Exercise requirements:
What's needed is an exact copy of the lines from the one that contains "team. Work remotely from" to the end of the data below, leaving the pictures out.

Listed entries:
============
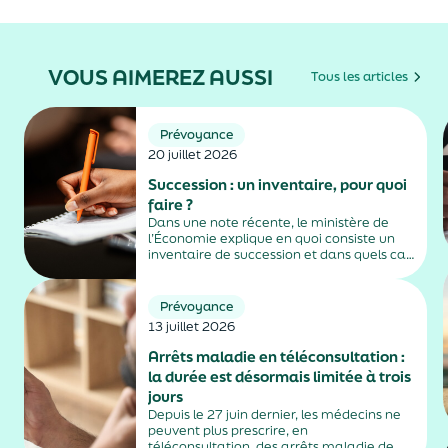
VOUS AIMEREZ AUSSI
Tous les articles
Prévoyance
20 juillet 2026
Succession : un inventaire, pour quoi
faire ?
Dans une note récente, le ministère de
l’Économie explique en quoi consiste un
inventaire de succession et dans quels cas
il est obligatoire.
Prévoyance
13 juillet 2026
Arrêts maladie en téléconsultation :
la durée est désormais limitée à trois
jours
Depuis le 27 juin dernier, les médecins ne
peuvent plus prescrire, en
téléconsultation, des arrêts maladie de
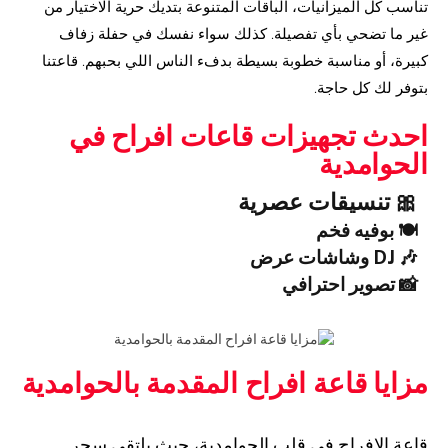
تناسب كل الميزانيات، الباقات المتنوعة بتديك حرية الاختيار من
غير ما تضحي بأي تفصيلة. كذلك سواء نفسك في حفلة زفاف
كبيرة، أو مناسبة خطوبة بسيطة بدفء الناس اللي بحبهم. قاعتنا
بتوفر لك كل حاجة.
احدث تجهيزات قاعات افراح في
الحوامدية
🎀 تنسيقات عصرية
🍽️ بوفيه فخم
🎶 DJ وشاشات عرض
📸 تصوير احترافي
مزايا قاعة افراح المقدمة بالحوامدية
قاعة الافراح في قلب الحوامدية، حيث يلتقي سحر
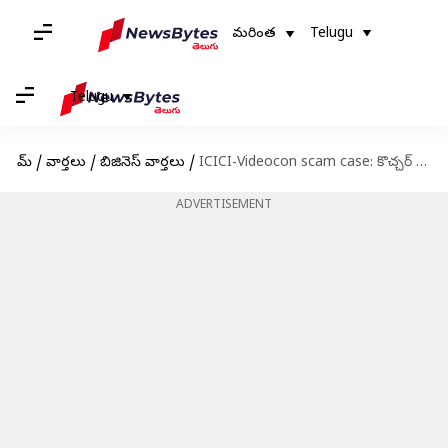
మరింత
Telugu
Telugu
హోమ్
/
వార్తలు
/
బిజినెస్ వార్తలు
/
ICICI-Videocon scam case: కొచ్చర్ దంపతులు, ధూత్‌లపై చార్జిషీట్ దాఖలు చేసిన సీబీఐ
ADVERTISEMENT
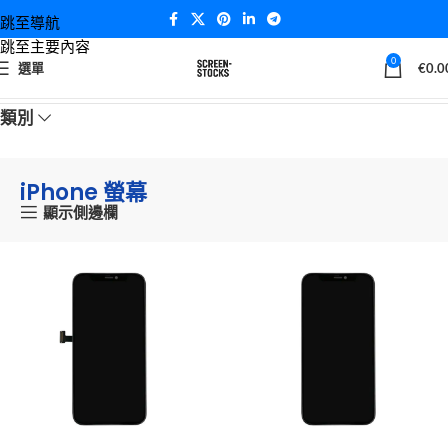
跳至導航
跳至主要內容
0
選單
€
0.0
首頁
iPhone 螢幕
類別
iPhone 螢幕
顯示側邊欄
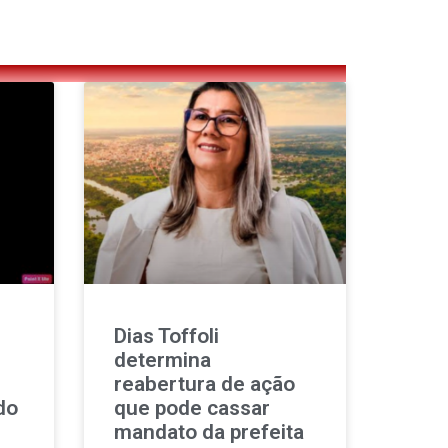
Dias Toffoli
determina
reabertura de ação
do
que pode cassar
mandato da prefeita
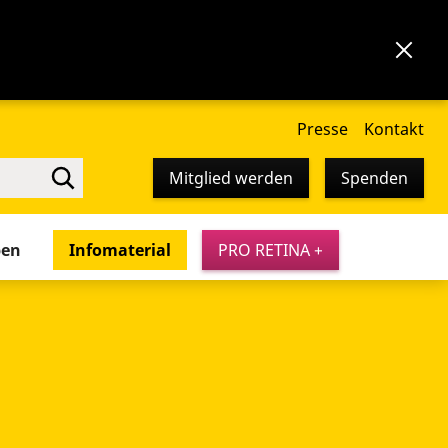
Presse
Kontakt
Mitglied werden
Spenden
pen
Infomaterial
PRO RETINA +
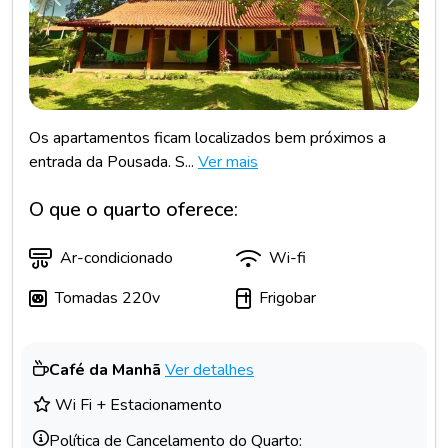
Anterior
Próxim
Os apartamentos ficam localizados bem próximos a
entrada da Pousada. S...
Ver mais
O que o quarto oferece:
Ar-condicionado
Wi-fi
Tomadas 220v
Frigobar
Café da Manhã
Ver detalhes
Wi Fi + Estacionamento
Política de Cancelamento do Quarto:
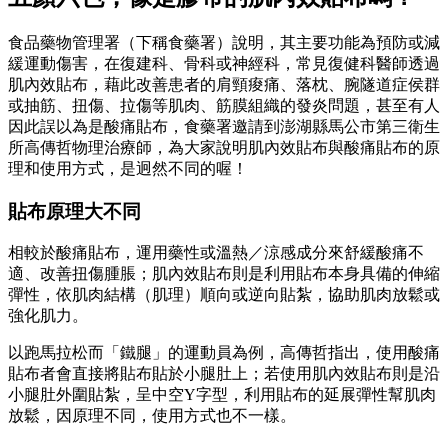
食品藥物管理署（下稱食藥署）說明，其主要功能為預防或減
緩運動傷害，在復建科、骨科或神經科，常見復健科醫師透過
肌內效貼布，藉此改善患者的肩頸痠痛、落枕、腕隧道症侯群
或抽筋、扭傷、拉傷等肌肉、筋膜組織的發炎問題，甚至有人
因此誤以為是酸痛貼布，食藥署邀請到澎湖縣馬公市第三衛生
所高傳哲物理治療師，為大家說明肌內效貼布與酸痛貼布的原
理和使用方式，是迥然不同的喔！
貼布原理大不同
相較於酸痛貼布，運用藥性或溫熱／涼感成分來舒緩酸痛不
適、改善扭傷腫脹；肌內效貼布則是利用貼布本身具備的伸縮
彈性，依肌肉結構（肌理）順向或逆向貼紮，協助肌肉放鬆或
強化肌力。
以跑馬拉松而「鐵腿」的運動員為例，高傳哲指出，使用酸痛
貼布者會直接將貼布貼於小腿肚上；若使用肌內效貼布則是沿
小腿肚外圍貼紮，呈中空Y字型，利用貼布的延展彈性幫肌肉
放鬆，因原理不同，使用方式也不一樣。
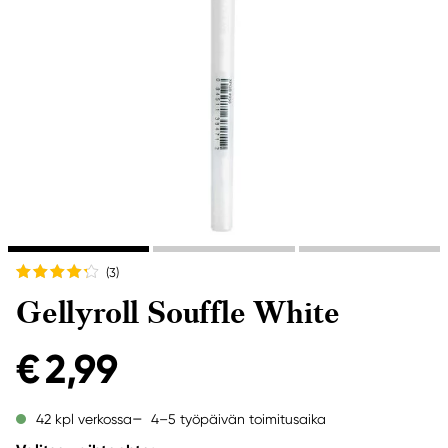
(3
)
Gellyroll Souffle White
€ 2,99
4–5 työpäivän toimitusaika
42 kpl verkossa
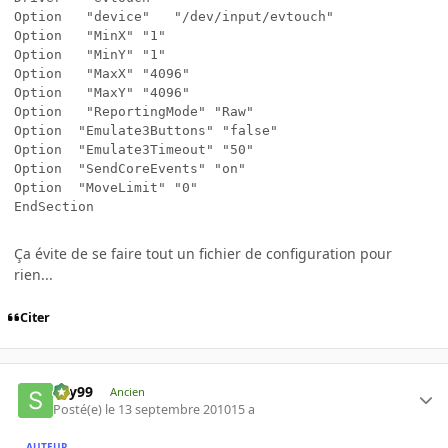
Option	 "device"	"/dev/input/evtouch"

Option	 "MinX"	"1"

Option	 "MinY"	"1"

Option	 "MaxX"	"4096"

Option	 "MaxY"	"4096"

Option	 "ReportingMode" "Raw"

Option	"Emulate3Buttons" "false"

Option	"Emulate3Timeout" "50"

Option	"SendCoreEvents" "on"

Option	"MoveLimit" "0"

EndSection
Ça évite de se faire tout un fichier de configuration pour
rien...
Citer
sky99
Ancien
Posté(e)
le 13 septembre 2010
15 a
AUTEUR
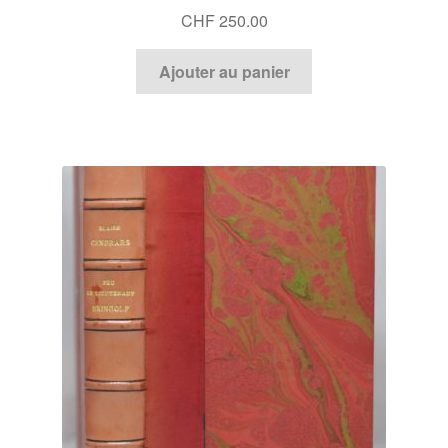
CHF
250.00
Ajouter au panier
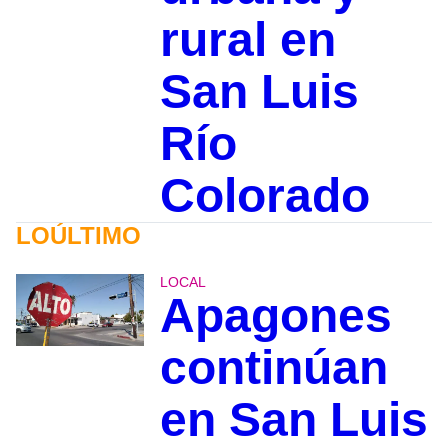
rural en
San Luis
Río
Colorado
LOÚLTIMO
LOCAL
Apagones
continúan
en San Luis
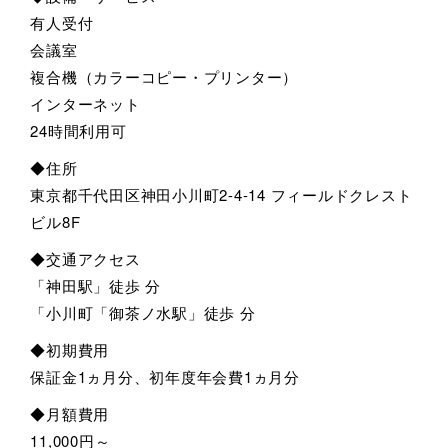
有人受付
会議室
複合機（カラーコピー・プリンター）
インターネット
24時間利用可
◆住所
東京都千代田区神田小川町2-4-14 フィールドクレスト
ビル8F
◆交通アクセス
「神田駅」徒歩 分
「小川町「御茶ノ水駅」徒歩 分
◆初期費用
保証金1ヵ月分、初年度年会費1ヵ月分
◆月額費用
11,000円～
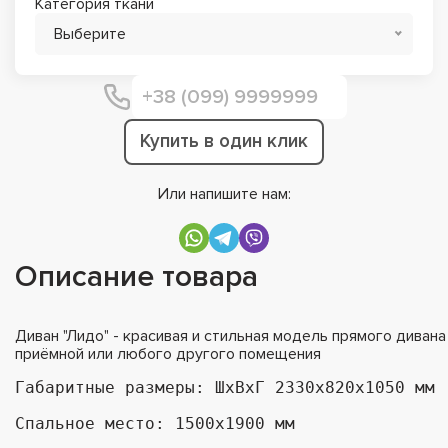
Категория ткани
Выберите
Купить в один клик
Или напишите нам:
Описание товара
Диван "Лидо" - красивая и стильная модель прямого диван
приёмной или любого другого помещения
Габаритные размеры: ШхВхГ 2330х820х1050 мм

Спальное место: 1500х1900 мм
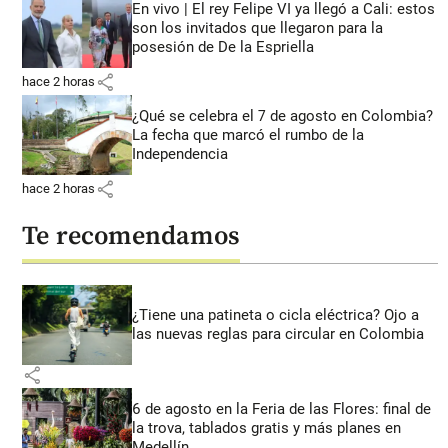
En vivo | El rey Felipe VI ya llegó a Cali: estos
son los invitados que llegaron para la
posesión de De la Espriella
share
hace 2 horas
¿Qué se celebra el 7 de agosto en Colombia?
La fecha que marcó el rumbo de la
Independencia
share
hace 2 horas
Te recomendamos
¿Tiene una patineta o cicla eléctrica? Ojo a
las nuevas reglas para circular en Colombia
share
6 de agosto en la Feria de las Flores: final de
la trova, tablados gratis y más planes en
Medellín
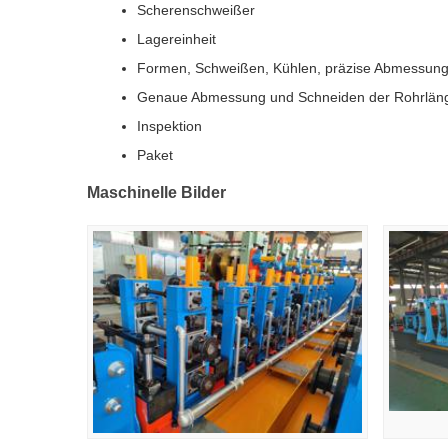
Scherenschweißer
Lagereinheit
Formen, Schweißen, Kühlen, präzise Abmessun
Genaue Abmessung und Schneiden der Rohrlän
Inspektion
Paket
Maschinelle Bilder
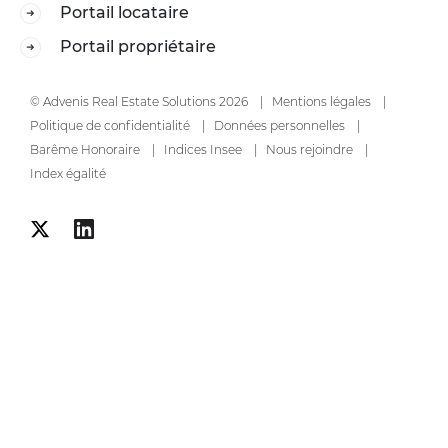
Portail locataire
Portail propriétaire
© Advenis Real Estate Solutions 2026
Mentions légales
Politique de confidentialité
Données personnelles
Barême Honoraire
Indices Insee
Nous rejoindre
Index égalité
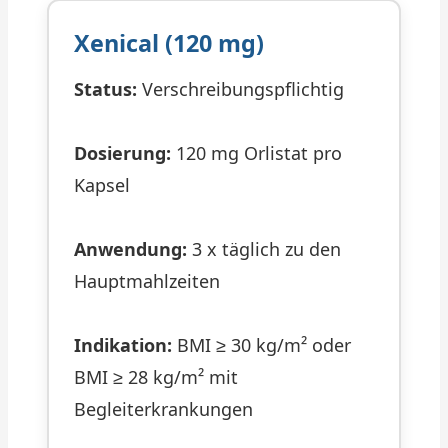
Xenical (120 mg)
Status:
Verschreibungspflichtig
Dosierung:
120 mg Orlistat pro
Kapsel
Anwendung:
3 x täglich zu den
Hauptmahlzeiten
Indikation:
BMI ≥ 30 kg/m² oder
BMI ≥ 28 kg/m² mit
Begleiterkrankungen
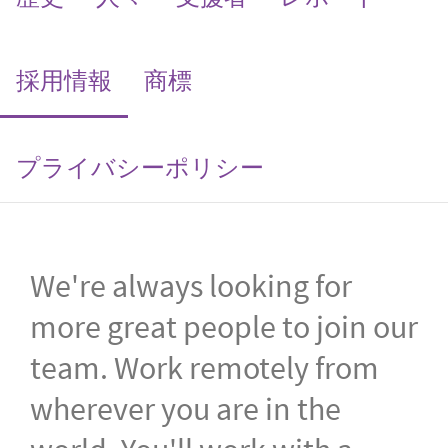
(current)
採用情報
商標
プライバシーポリシー
We're always looking for
more great people to join our
team. Work remotely from
wherever you are in the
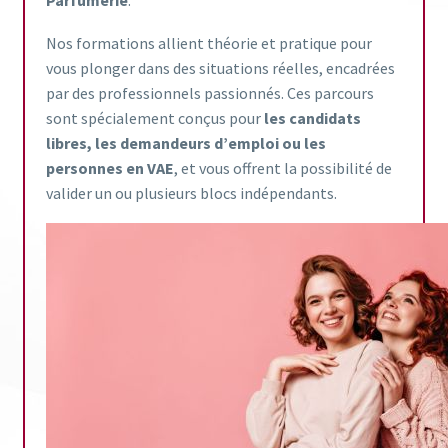
Nos formations allient théorie et pratique pour
vous plonger dans des situations réelles, encadrées
par des professionnels passionnés. Ces parcours
sont spécialement conçus pour
les candidats
libres, les demandeurs d’emploi ou les
personnes en VAE
, et vous offrent la possibilité de
valider un ou plusieurs blocs indépendants.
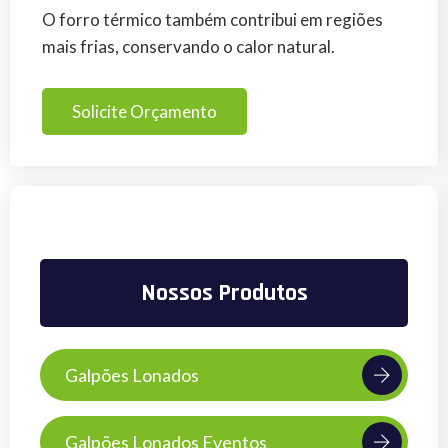
O forro térmico também contribui em regiões
mais frias, conservando o calor natural.
Solicite Orçamento
Nossos Produtos
Galpões Lonados
Galpões Lonados Eventos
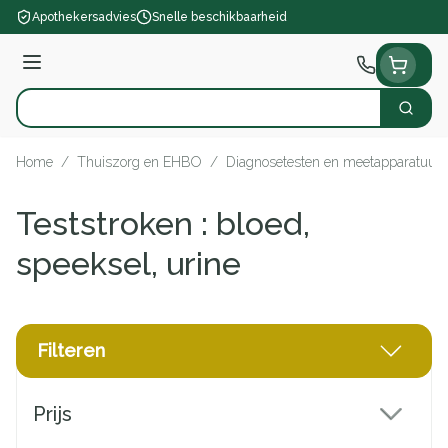
Ga naar de inhoud
Apothekersadvies
Snelle beschikbaarheid
Menu
Zoek
Product, merk, categorie...
Home
/
Thuiszorg en EHBO
/
Diagnosetesten en meetapparatuur
Teststroken : bloed,
speeksel, urine
Filteren
Doorgaan naar productlijst
Prijs
filter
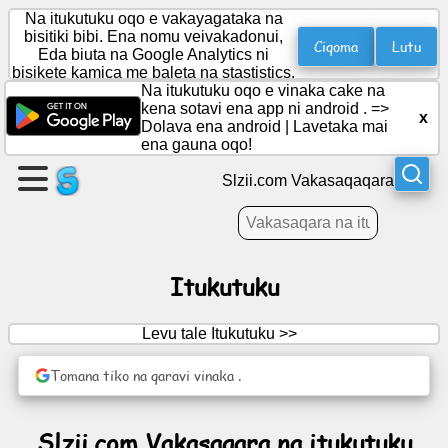
Na itukutuku oqo e vakayagataka na
bisitiki bibi. Ena nomu veivakadonui,
Ciqoma
Lutu
Eda biuta na Google Analytics ni
bisikete kamica me baleta na stastistics.
Cakava
Na itukutuku oqo e vinaka cake na
e
kena sotavi ena app ni android . =>
x
dua
Dolava ena android
|
Lavetaka mai
ena gauna oqo!
na
draunipepa
Slzii.com Vakasaqaqara
Cakava
na
ilawalawa
Itukutuku
Levu tale Itukutuku >>
Tukutuku
Tomana tiko na qaravi vinaka .
iTuvatuva
Slzii.com Vakasaqara na itukutuku
Ka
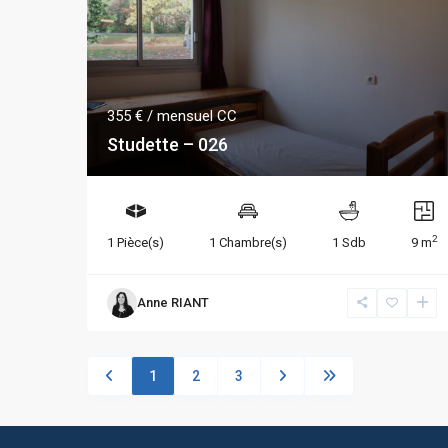
355 €
/ mensuel CC
Studette – 026
2
1 Pièce(s)
1 Chambre(s)
1 Sdb
9 m
Anne RIANT
1
2
3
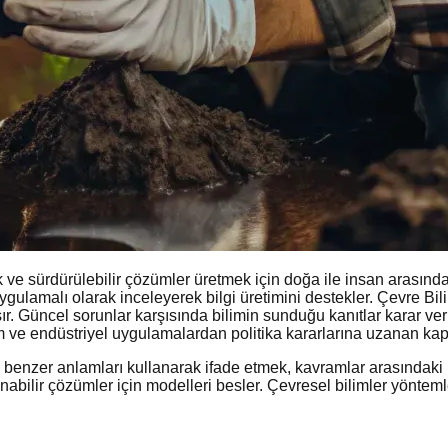
 sürdürülebilir çözümler üretmek için doğa ile insan arasındaki 
ygulamalı olarak inceleyerek bilgi üretimini destekler. Çevre Bilim
r. Güncel sorunlar karşısında bilimin sunduğu kanıtlar karar veri
m ve endüstriyel uygulamalardan politika kararlarına uzanan kapsa
 benzer anlamları kullanarak ifade etmek, kavramlar arasındaki il
bilir çözümler için modelleri besler. Çevresel bilimler yöntemleri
============
Output:
team. Work remotely from
wherever you are in the
Nos formations allient théorie et pratique pour
vous plonger dans des situations réelles, encadrées
par des professionnels passionnés. Ces parcours
sont spécialement conçus pour
les candidats
libres, les demandeurs d’emploi ou les
personnes en VAE
, et vous offrent la possibilité de
valider un ou plusieurs blocs indépendants.
O forro térmico também contribui em regiões
mais frias, conservando o calor natural.
Solicite Orçamento
Nossos Produtos
Galpões Lonados
Galpões Lonados Eventos
Ga naar de inhoud
Apothekersadvies
Snelle beschikbaarheid
Menu
Zoek
Product, merk, categorie...
Home
/
Thuiszorg en EHBO
/
Diagnosetesten en meetapparatuur
Teststroken : bloed,
speeksel, urine
Filteren
Doorgaan naar productlijst
Prijs
filter
Na itukutuku oqo e vakayagataka na
bisitiki bibi. Ena nomu veivakadonui,
Ciqoma
Lutu
Eda biuta na Google Analytics ni
bisikete kamica me baleta na stastistics.
Cakava
Na itukutuku oqo e vinaka cake na
e
kena sotavi ena app ni android . =>
x
dua
Dolava ena android
|
Lavetaka mai
ena gauna oqo!
na
draunipepa
Slzii.com Vakasaqaqara
Cakava
na
ilawalawa
Itukutuku
Levu tale Itukutuku >>
Tukutuku
Tomana tiko na qaravi vinaka .
iTuvatuva
Slzii.com Vakasaqara na itukutuku
Ka
355 €
/ mensuel CC
Studette – 026
2
1 Pièce(s)
1 Chambre(s)
1 Sdb
9 m
Anne RIANT
1
2
3
 sürdürülebilir çözümler üretmek için doğa ile insan arasındaki 
ygulamalı olarak inceleyerek bilgi üretimini destekler. Çevre Bilim
r. Güncel sorunlar karşısında bilimin sunduğu kanıtlar karar veri
m ve endüstriyel uygulamalardan politika kararlarına uzanan kapsa
 benzer anlamları kullanarak ifade etmek, kavramlar arasındaki il
bilir çözümler için modelleri besler. Çevresel bilimler yöntemleri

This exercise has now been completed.